At the beginning of my junior year I joined team Glass Cannon. It was a fairly big team filled with talented students. Locked in as the graphics programmer, my goals were coming to fruition. Over the next year, we developed Grand Theft Flying Object. We showed the game off at PAX, and it even had some German Let’s Plays on YouTube. We were fairly successful with our student efforts.
I woke up Thursday morning to a phone call from our producer on the team, Josh. He told me that the governor of Washington was headed to DigiPen today and that the school wanted us to show the game to him. He also mentioned that the governor would be “rolling through with a posse from the game industry.” Excited, I jumped out of bed and met him and the rest of team at school.
We set up a 60-inch flat screen in the main lab of the school to show off the game. The local news was there and as the governor approached, they took shots of us playing the game. Josh talked for a moment with the governor about the future of the industry, got some photos with him, and then they slowly made their way out.
Everyone, except one person who was still checking out our game. He was definitely someone from the industry but we couldn’t identify what studio he was from or how he was involved. He was asking us a lot of intelligent questions about how we made the game. After the somewhat shallow experience with a news crew that had told me to “press the buttons on your controller really fast” for a shot, it was humbling to see a person truly interested in what we created. Someone finally asked who he was.
He said his name was Jeff from Undead Labs.
I instantly freaked out and became a bit star struck. I am a huge fan of State of Decay. It’s one of my favorite games. When I first started school, I had read about a new studio (Undead Labs) developing an open world zombie-survival game. I remember reading that article and thinking to myself, “I would love to work at a place like that someday!” I was overly excited.

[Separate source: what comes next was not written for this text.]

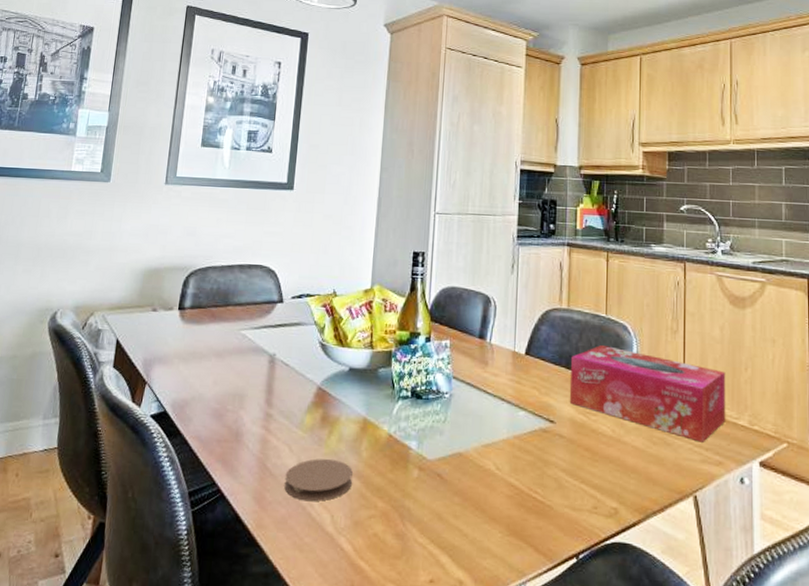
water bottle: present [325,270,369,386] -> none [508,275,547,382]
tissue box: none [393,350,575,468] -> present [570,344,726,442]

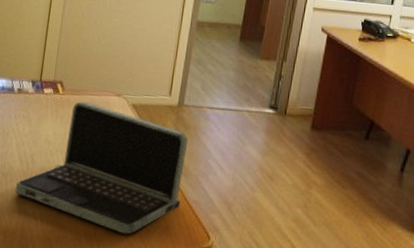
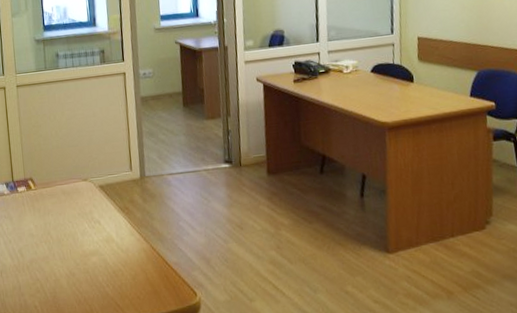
laptop: present [16,101,188,235] -> none [12,191,163,306]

He said they weren’t hiring at the moment but to stay in touch. I did. The next day, I wrote him an email saying how great it was to talk with him and taking the time to check out our project. From there, we had a few more emails that eventually led to lunch, interviews, and my dream job.
I’ve been at Undead Labs for over a year and a half now, and it’s been the best time in my life. Since I started, I got married, bought a town house with my wife, and have grown as a developer, learning from some of the best in the industry. My grandfather use to tell me something that I always admired and wanted for myself. He would tell me, “When you love what you do, it doesn’t feel like work.” I found that here at Undead.